Byron Bay Bus Interchange Canopy Steelwork


Sydney Trains/Hazell Bros. Pty. Ltd


Byron Bay

Byron Bay Bus Interchange Canopy Steelwork - Fabrication of all Steelwork for Project

Overview of Project

The new Interchange at Byron Bay is part of the Transport Access Program (TAP). The new Interchange is constructed at a location along Butler Street, adjacent to the rail corridor. The interchange involves constructing a covered canopy area to accommodate up to three buses/coaches at a time, public amenities and kiss and ride facilities. Key elements of the new Interchange include:

  • 3 Dedicated Coach/Bus Bays,
  • 1 Additional bay for Coach/Bus and Mini/Shuttle Bus Services,
  • Kiss and ride, taxi and accessible parking space,
  • Provision of allocated seating space for wheelchair users,
  • Provide accessible passenger information, signage and wayfinding for bus service customers,
  • New amenities building with Ambulant facilities and Family Accessible Toilet,
  • Landscaping using existing local flora, including a Heritage sympathetic canopy design,
  • Upgrades to the existing Heritage Water Tower, including stabilisation.
Scope of Works

Neumann Contractors were awarded the supply, manufacture and erection of the structural steelwork for Bus Canopy #1, #2 and the Amenities Block. Bus Canopy #1 also included the supply of perforated aluminium screen panels that portray the image of the old steam train that used to service Byron Bay. The steelwork consisted of approximately 80 tonnes of complex heavy steel box columns and rafters fabricated to TfNSW B201 Quality Specification B201- Steelwork for Bridges. The fabrication works required approximately 5,000 person-hours to fabricate the steelwork on a two-shift basis. Welding of the canopy columns included full-strength butt welds to the box sections complying with AS/NZS1554.1 with all welds ultrasonically tested. Steelwork accessible to the public, such as the columns, was protective coated in a three-coat anti-graffiti paint system by Neumann Contractors Paint Workshop.

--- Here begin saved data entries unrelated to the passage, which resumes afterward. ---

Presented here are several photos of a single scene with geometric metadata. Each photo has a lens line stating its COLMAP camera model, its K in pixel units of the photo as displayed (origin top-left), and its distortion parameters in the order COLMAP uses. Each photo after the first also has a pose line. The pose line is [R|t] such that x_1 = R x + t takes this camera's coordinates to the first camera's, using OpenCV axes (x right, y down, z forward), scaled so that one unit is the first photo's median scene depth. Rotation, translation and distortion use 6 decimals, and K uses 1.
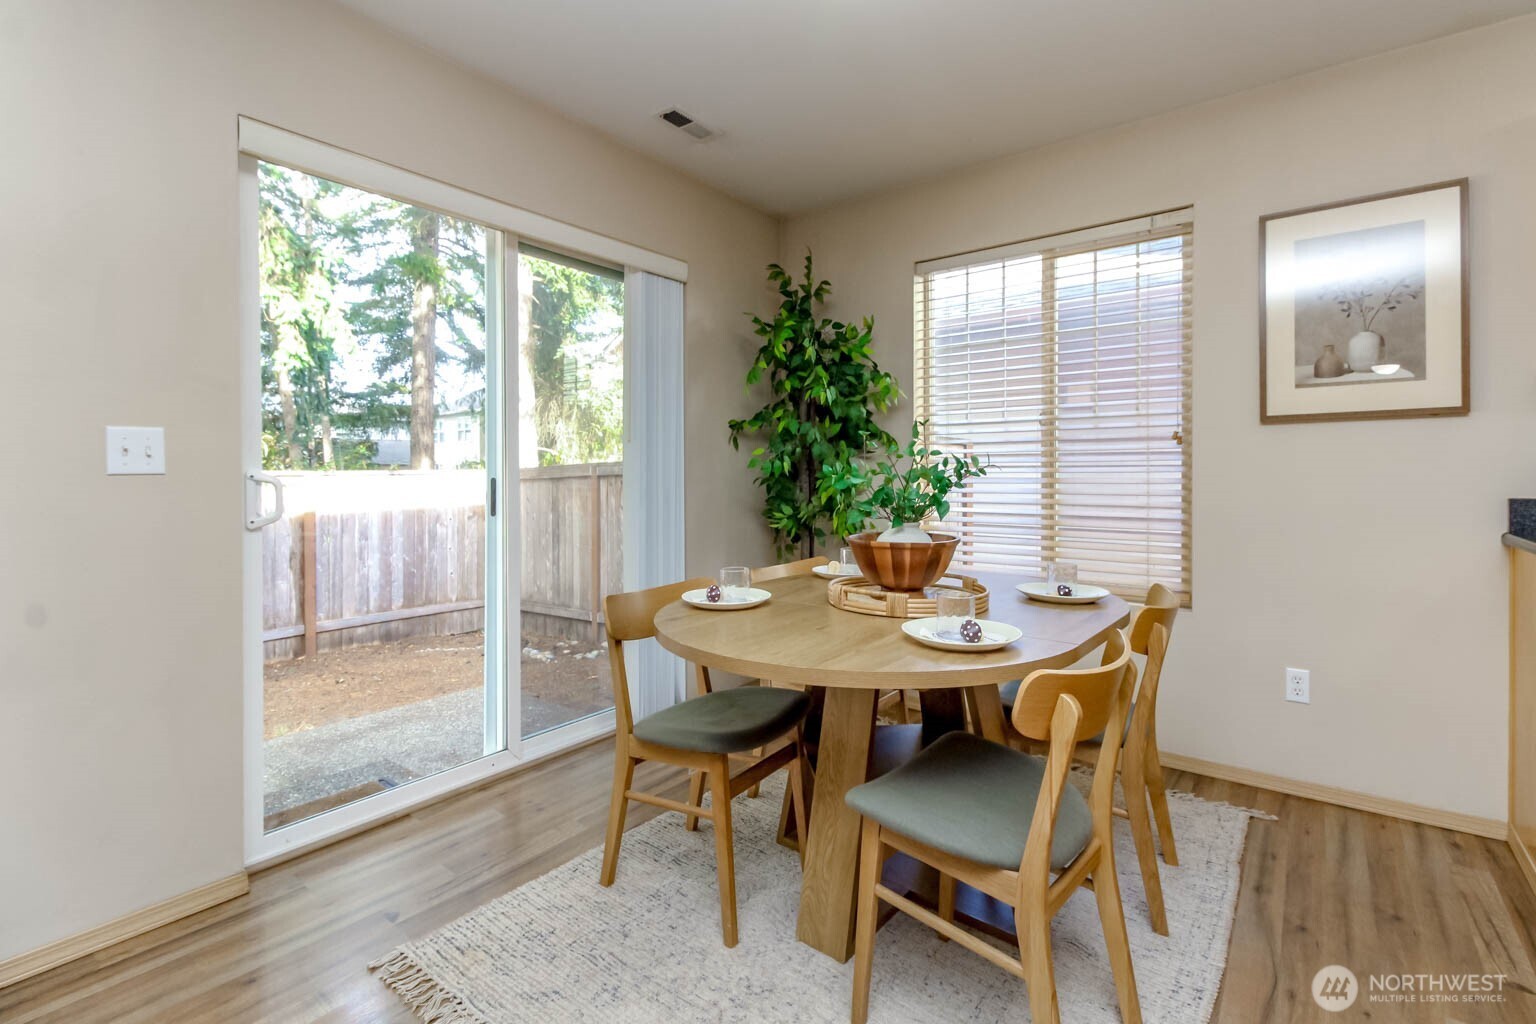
lens RADIAL K [[708.2, 0, 762.2], [0, 708.2, 470.9], [0, 0, 1]] dist [-0.003401, -0.004630]
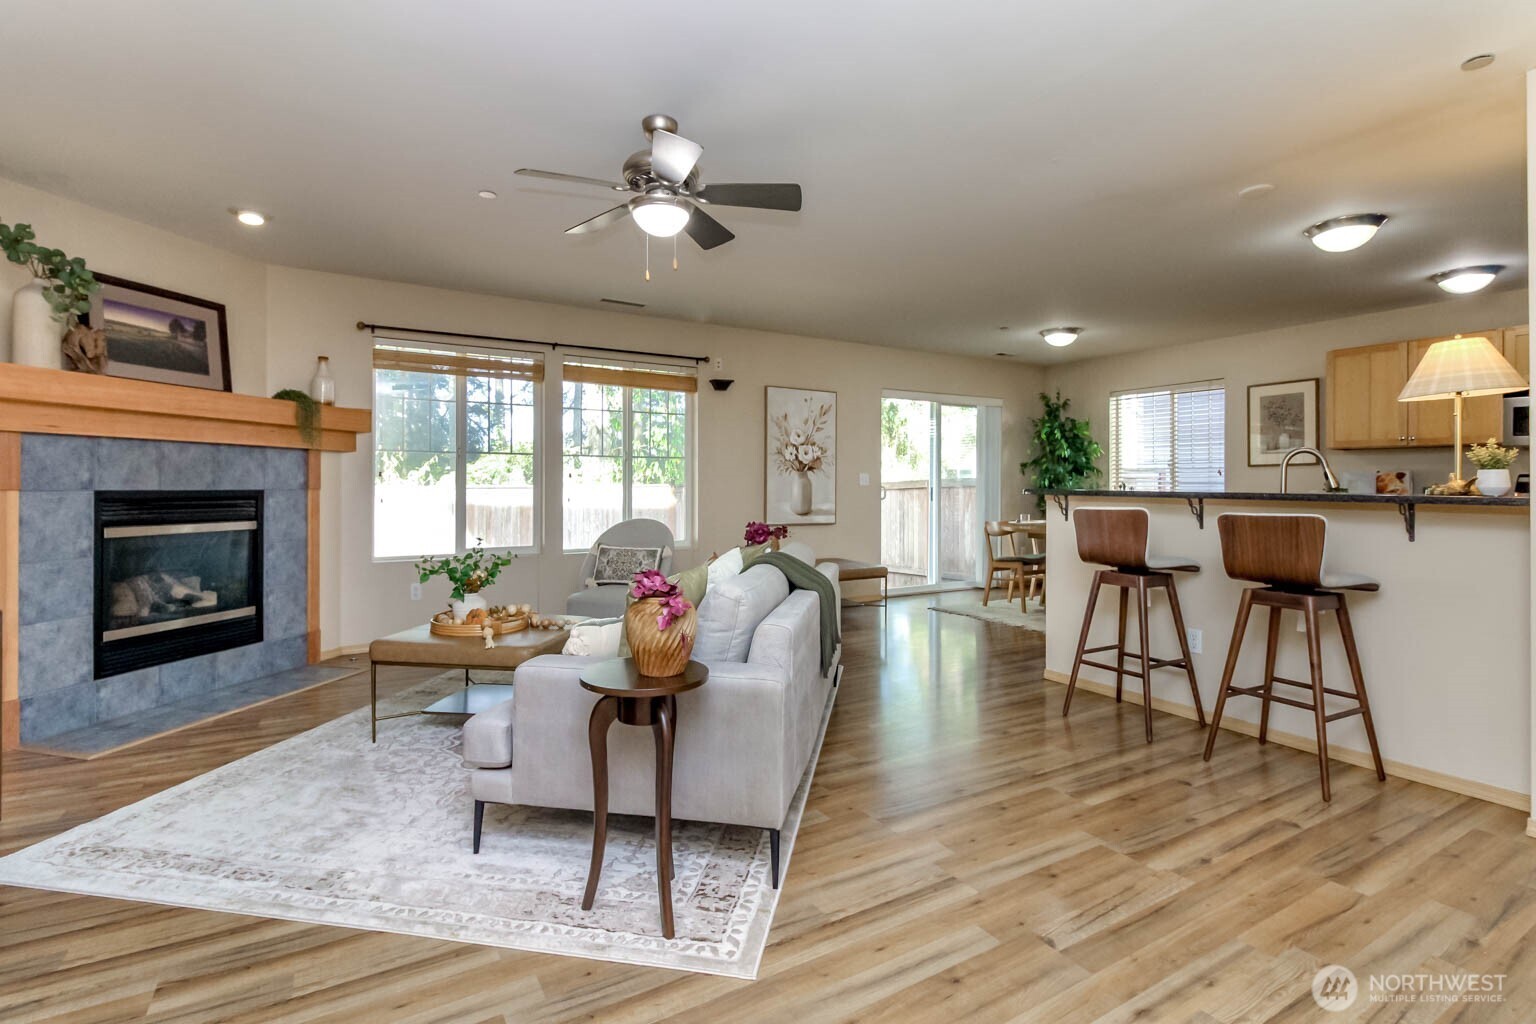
lens RADIAL K [[708.2, 0, 746.5], [0, 708.2, 481.2], [0, 0, 1]] dist [-0.003401, -0.004630]
pose [[0.920856, 0.003987, -0.389881, 0.030430], [-0.005625, 0.999979, -0.003060, -0.000553], [0.389861, 0.005011, 0.920860, -1.497974]]
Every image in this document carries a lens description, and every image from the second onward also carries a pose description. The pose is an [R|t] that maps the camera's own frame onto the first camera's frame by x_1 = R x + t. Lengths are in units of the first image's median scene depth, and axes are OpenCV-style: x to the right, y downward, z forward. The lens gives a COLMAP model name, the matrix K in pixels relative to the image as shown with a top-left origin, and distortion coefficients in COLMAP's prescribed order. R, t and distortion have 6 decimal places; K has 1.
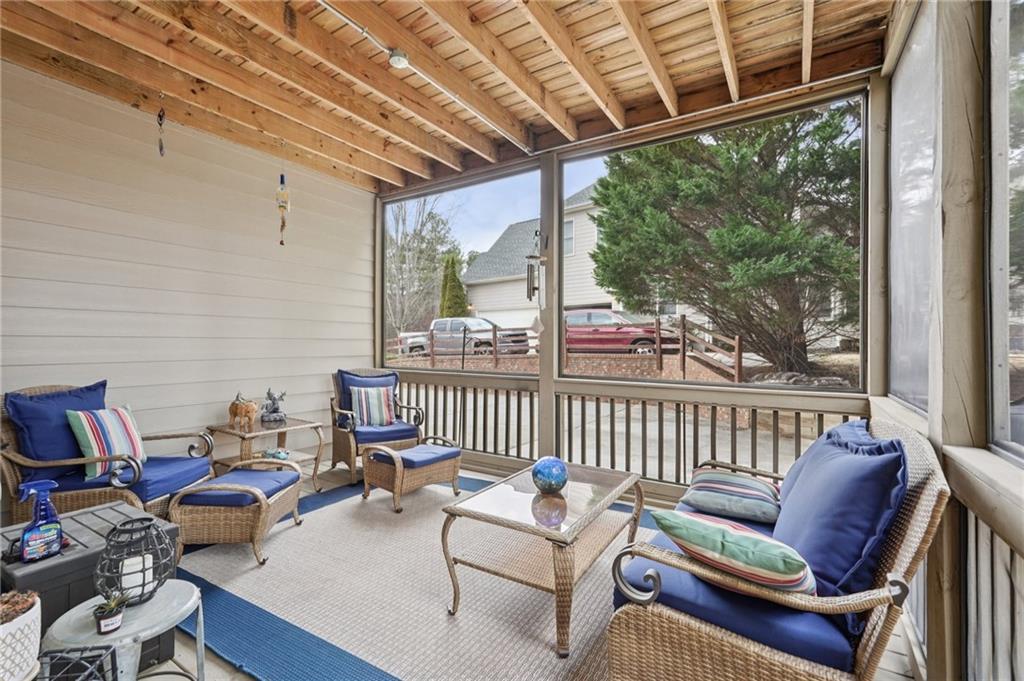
lens RADIAL K [[455.2, 0, 512.0], [0, 455.2, 340.5], [0, 0, 1]] dist [-0.013727, 0.008890]
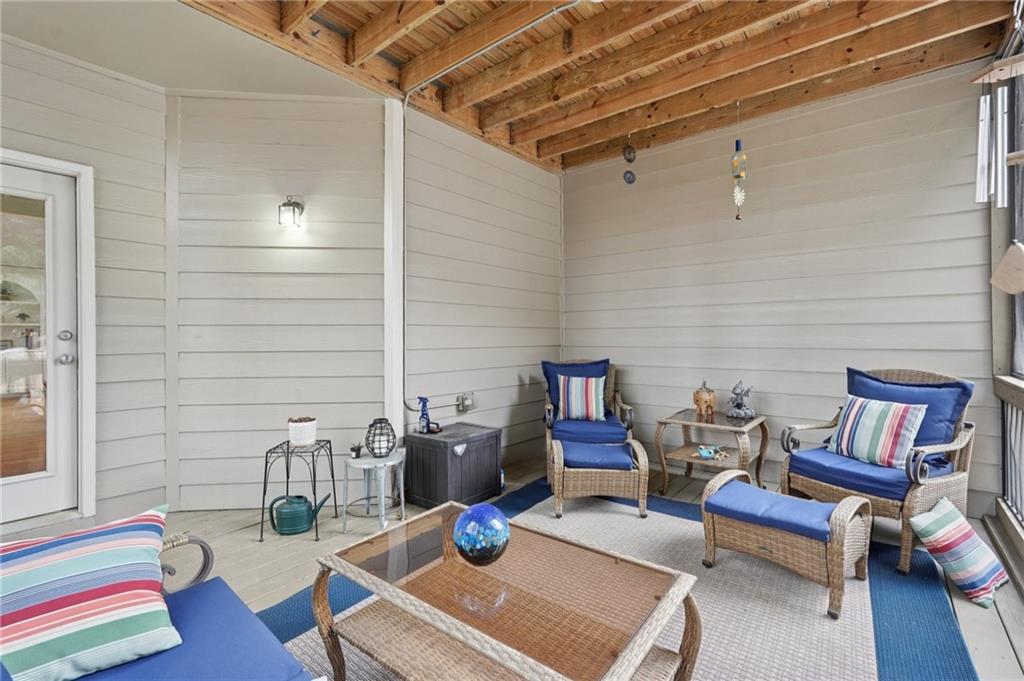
lens RADIAL K [[455.2, 0, 512.0], [0, 455.2, 340.5], [0, 0, 1]] dist [-0.013727, 0.008890]
pose [[-0.120219, 0.011111, -0.992685, 0.494723], [0.015482, 0.999837, 0.009316, 0.007915], [0.992627, -0.014249, -0.120371, 0.774823]]
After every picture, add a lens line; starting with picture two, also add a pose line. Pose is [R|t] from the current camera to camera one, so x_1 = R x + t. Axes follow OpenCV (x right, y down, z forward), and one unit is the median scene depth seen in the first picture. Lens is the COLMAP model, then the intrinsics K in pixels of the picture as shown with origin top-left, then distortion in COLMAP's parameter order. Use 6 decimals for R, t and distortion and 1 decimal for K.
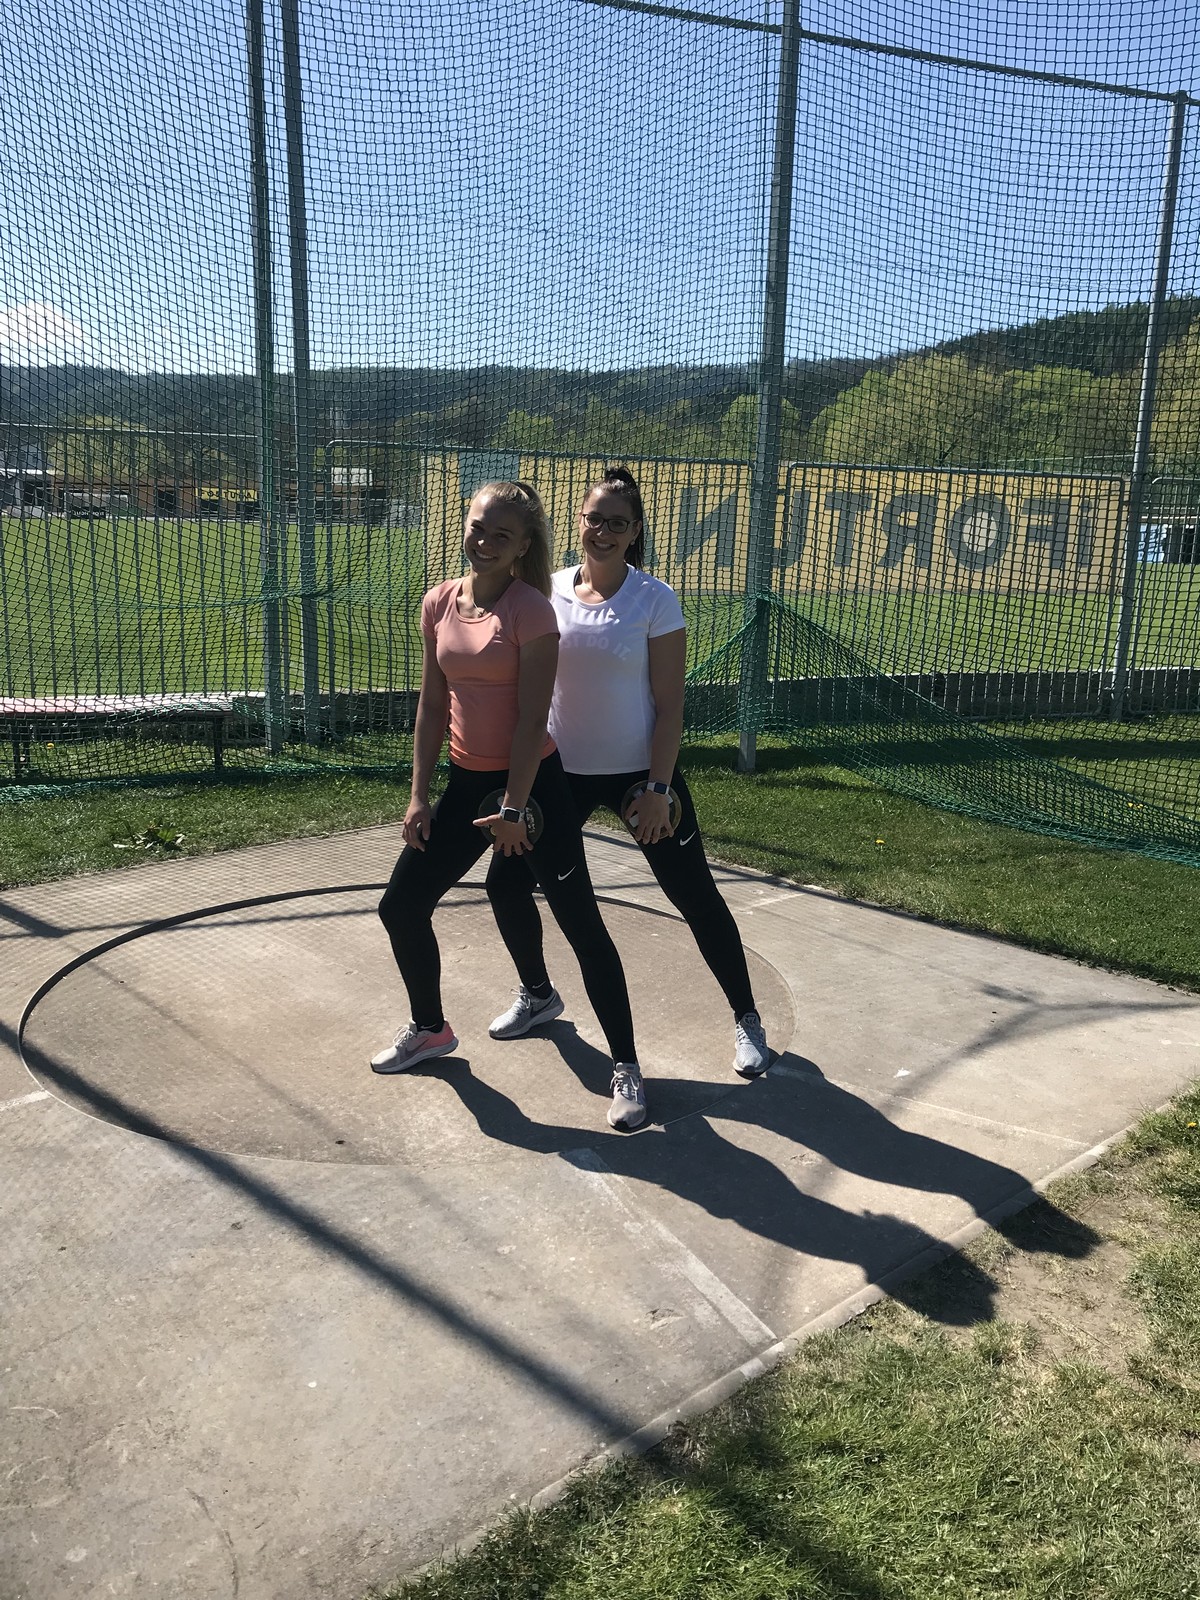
lens RADIAL K [[1275.5, 0, 600.0], [0, 1275.5, 800.0], [0, 0, 1]] dist [0.049733, -0.110498]
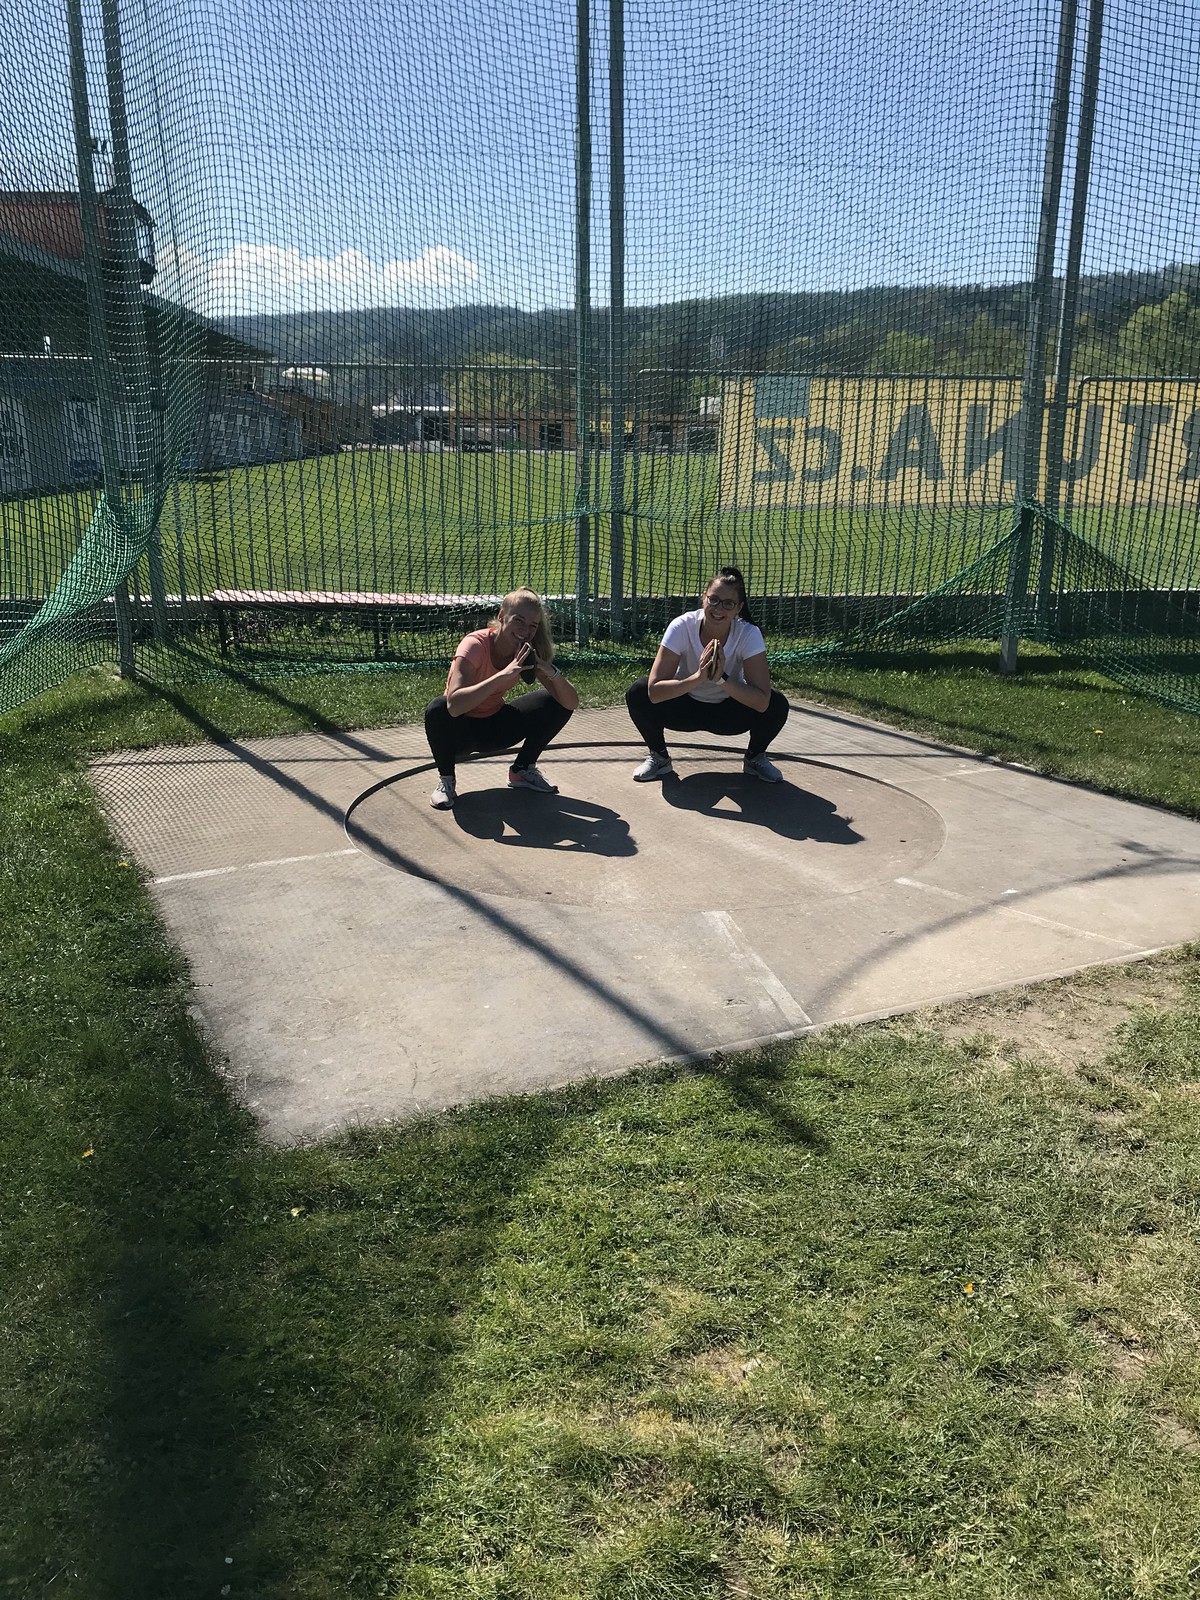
lens RADIAL K [[1275.5, 0, 600.0], [0, 1275.5, 800.0], [0, 0, 1]] dist [0.049733, -0.110498]
pose [[0.960012, 0.059899, -0.273477, 0.092552], [-0.045605, 0.997255, 0.058337, 0.036855], [0.276220, -0.043533, 0.960108, -0.122059]]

  • The design of the canopy columns was such that the completed weldments were very rigid and did not allow any flexibility during erection; therefore, these structures were scanned using Trimble point cloud scanning technology to ensure that welded steelwork would not create any fitment issues during erection.
  • The construction site was also a very compact site with a limited laydown area. Therefore, the utilization of flat rack transport allowed steelwork to be lifted directly from the flat racks to respective locations within the structure.


  • The project was completed on time as scheduled. A notable achievement was that the erection of the structure identified the columns and rafters to be a high-quality risk, fitted as planned without modification.